Copy out the lines below word for word, leaving out the pictures.

[[ DATASET CONTENT, beginning ]]

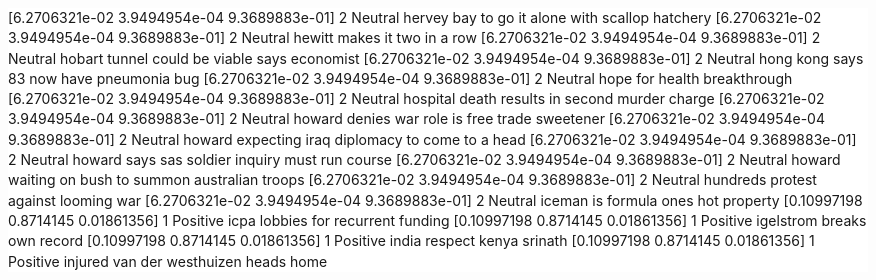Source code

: [6.2706321e-02 3.9494954e-04 9.3689883e-01]
2
Neutral
hervey bay to go it alone with scallop hatchery
[6.2706321e-02 3.9494954e-04 9.3689883e-01]
2
Neutral
hewitt makes it two in a row
[6.2706321e-02 3.9494954e-04 9.3689883e-01]
2
Neutral
hobart tunnel could be viable says economist
[6.2706321e-02 3.9494954e-04 9.3689883e-01]
2
Neutral
hong kong says 83 now have pneumonia bug
[6.2706321e-02 3.9494954e-04 9.3689883e-01]
2
Neutral
hope for health breakthrough
[6.2706321e-02 3.9494954e-04 9.3689883e-01]
2
Neutral
hospital death results in second murder charge
[6.2706321e-02 3.9494954e-04 9.3689883e-01]
2
Neutral
howard denies war role is free trade sweetener
[6.2706321e-02 3.9494954e-04 9.3689883e-01]
2
Neutral
howard expecting iraq diplomacy to come to a head
[6.2706321e-02 3.9494954e-04 9.3689883e-01]
2
Neutral
howard says sas soldier inquiry must run course
[6.2706321e-02 3.9494954e-04 9.3689883e-01]
2
Neutral
howard waiting on bush to summon australian troops
[6.2706321e-02 3.9494954e-04 9.3689883e-01]
2
Neutral
hundreds protest against looming war
[6.2706321e-02 3.9494954e-04 9.3689883e-01]
2
Neutral
iceman is formula ones hot property
[0.10997198 0.8714145  0.01861356]
1
Positive
icpa lobbies for recurrent funding
[0.10997198 0.8714145  0.01861356]
1
Positive
igelstrom breaks own record
[0.10997198 0.8714145  0.01861356]
1
Positive
india respect kenya srinath
[0.10997198 0.8714145  0.01861356]
1
Positive
injured van der westhuizen heads home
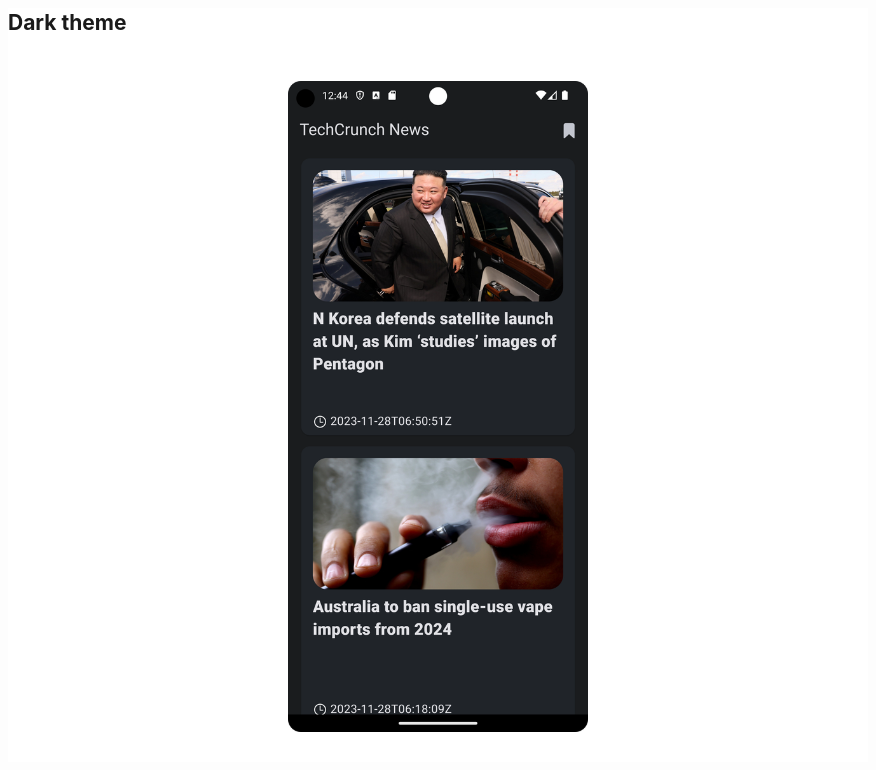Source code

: </div>




##  Dark theme
<div align="center">
  <img src="https://github.com/firthowsa/tech_crunch/blob/main/screenshots/dark_home.png" alt="Image 1" width="300" height="700">
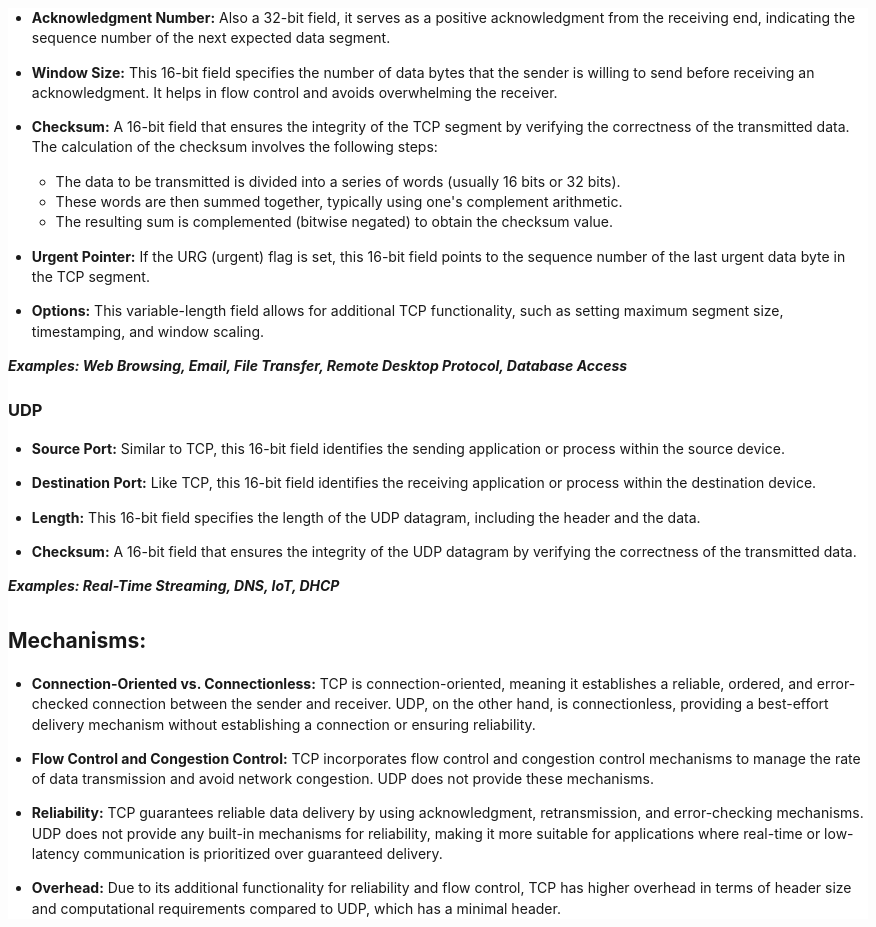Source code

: - __Acknowledgment Number:__ Also a 32-bit field, it serves as a positive acknowledgment from the receiving end, indicating the sequence number of the next expected data segment.

- __Window Size:__ This 16-bit field specifies the number of data bytes that the sender is willing to send before receiving an acknowledgment. It helps in flow control and avoids overwhelming the receiver.

- __Checksum:__ A 16-bit field that ensures the integrity of the TCP segment by verifying the correctness of the transmitted data. The calculation of the checksum involves the following steps:
  - The data to be transmitted is divided into a series of words (usually 16 bits or 32 bits).
  - These words are then summed together, typically using one's complement arithmetic.
  - The resulting sum is complemented (bitwise negated) to obtain the checksum value.

- __Urgent Pointer:__ If the URG (urgent) flag is set, this 16-bit field points to the sequence number of the last urgent data byte in the TCP segment.

- __Options:__ This variable-length field allows for additional TCP functionality, such as setting maximum segment size, timestamping, and window scaling.

***Examples: Web Browsing, Email, File Transfer, Remote Desktop Protocol, Database Access***

### UDP
- __Source Port:__ Similar to TCP, this 16-bit field identifies the sending application or process within the source device.

- __Destination Port:__ Like TCP, this 16-bit field identifies the receiving application or process within the destination device.

- __Length:__ This 16-bit field specifies the length of the UDP datagram, including the header and the data.

- __Checksum:__ A 16-bit field that ensures the integrity of the UDP datagram by verifying the correctness of the transmitted data.

***Examples: Real-Time Streaming, DNS, IoT, DHCP***

## Mechanisms:

- __Connection-Oriented vs. Connectionless:__ TCP is connection-oriented, meaning it establishes a reliable, ordered, and error-checked connection between the sender and receiver. UDP, on the other hand, is connectionless, providing a best-effort delivery mechanism without establishing a connection or ensuring reliability.

- __Flow Control and Congestion Control:__ TCP incorporates flow control and congestion control mechanisms to manage the rate of data transmission and avoid network congestion. UDP does not provide these mechanisms.

- __Reliability:__ TCP guarantees reliable data delivery by using acknowledgment, retransmission, and error-checking mechanisms. UDP does not provide any built-in mechanisms for reliability, making it more suitable for applications where real-time or low-latency communication is prioritized over guaranteed delivery.

- __Overhead:__ Due to its additional functionality for reliability and flow control, TCP has higher overhead in terms of header size and computational requirements compared to UDP, which has a minimal header.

[[ DATASET CONTENT, end ]]

● **OUTPUT FOR THIS EXERCISE**
Source code

: [6.2706321e-02 3.9494954e-04 9.3689883e-01]
2
Neutral
hervey bay to go it alone with scallop hatchery
[6.2706321e-02 3.9494954e-04 9.3689883e-01]
2
Neutral
hewitt makes it two in a row
[6.2706321e-02 3.9494954e-04 9.3689883e-01]
2
Neutral
hobart tunnel could be viable says economist
[6.2706321e-02 3.9494954e-04 9.3689883e-01]
2
Neutral
hong kong says 83 now have pneumonia bug
[6.2706321e-02 3.9494954e-04 9.3689883e-01]
2
Neutral
hope for health breakthrough
[6.2706321e-02 3.9494954e-04 9.3689883e-01]
2
Neutral
hospital death results in second murder charge
[6.2706321e-02 3.9494954e-04 9.3689883e-01]
2
Neutral
howard denies war role is free trade sweetener
[6.2706321e-02 3.9494954e-04 9.3689883e-01]
2
Neutral
howard expecting iraq diplomacy to come to a head
[6.2706321e-02 3.9494954e-04 9.3689883e-01]
2
Neutral
howard says sas soldier inquiry must run course
[6.2706321e-02 3.9494954e-04 9.3689883e-01]
2
Neutral
howard waiting on bush to summon australian troops
[6.2706321e-02 3.9494954e-04 9.3689883e-01]
2
Neutral
hundreds protest against looming war
[6.2706321e-02 3.9494954e-04 9.3689883e-01]
2
Neutral
iceman is formula ones hot property
[0.10997198 0.8714145  0.01861356]
1
Positive
icpa lobbies for recurrent funding
[0.10997198 0.8714145  0.01861356]
1
Positive
igelstrom breaks own record
[0.10997198 0.8714145  0.01861356]
1
Positive
india respect kenya srinath
[0.10997198 0.8714145  0.01861356]
1
Positive
injured van der westhuizen heads home
Source code

: </div>




##  Dark theme
<div align="center">
  <img src="https://github.com/firthowsa/tech_crunch/blob/main/screenshots/dark_home.png" alt="Image 1" width="300" height="700">
Source code

: - __Acknowledgment Number:__ Also a 32-bit field, it serves as a positive acknowledgment from the receiving end, indicating the sequence number of the next expected data segment.

- __Window Size:__ This 16-bit field specifies the number of data bytes that the sender is willing to send before receiving an acknowledgment. It helps in flow control and avoids overwhelming the receiver.

- __Checksum:__ A 16-bit field that ensures the integrity of the TCP segment by verifying the correctness of the transmitted data. The calculation of the checksum involves the following steps:
  - The data to be transmitted is divided into a series of words (usually 16 bits or 32 bits).
  - These words are then summed together, typically using one's complement arithmetic.
  - The resulting sum is complemented (bitwise negated) to obtain the checksum value.

- __Urgent Pointer:__ If the URG (urgent) flag is set, this 16-bit field points to the sequence number of the last urgent data byte in the TCP segment.

- __Options:__ This variable-length field allows for additional TCP functionality, such as setting maximum segment size, timestamping, and window scaling.

***Examples: Web Browsing, Email, File Transfer, Remote Desktop Protocol, Database Access***

### UDP
- __Source Port:__ Similar to TCP, this 16-bit field identifies the sending application or process within the source device.

- __Destination Port:__ Like TCP, this 16-bit field identifies the receiving application or process within the destination device.

- __Length:__ This 16-bit field specifies the length of the UDP datagram, including the header and the data.

- __Checksum:__ A 16-bit field that ensures the integrity of the UDP datagram by verifying the correctness of the transmitted data.

***Examples: Real-Time Streaming, DNS, IoT, DHCP***

## Mechanisms:

- __Connection-Oriented vs. Connectionless:__ TCP is connection-oriented, meaning it establishes a reliable, ordered, and error-checked connection between the sender and receiver. UDP, on the other hand, is connectionless, providing a best-effort delivery mechanism without establishing a connection or ensuring reliability.

- __Flow Control and Congestion Control:__ TCP incorporates flow control and congestion control mechanisms to manage the rate of data transmission and avoid network congestion. UDP does not provide these mechanisms.

- __Reliability:__ TCP guarantees reliable data delivery by using acknowledgment, retransmission, and error-checking mechanisms. UDP does not provide any built-in mechanisms for reliability, making it more suitable for applications where real-time or low-latency communication is prioritized over guaranteed delivery.

- __Overhead:__ Due to its additional functionality for reliability and flow control, TCP has higher overhead in terms of header size and computational requirements compared to UDP, which has a minimal header.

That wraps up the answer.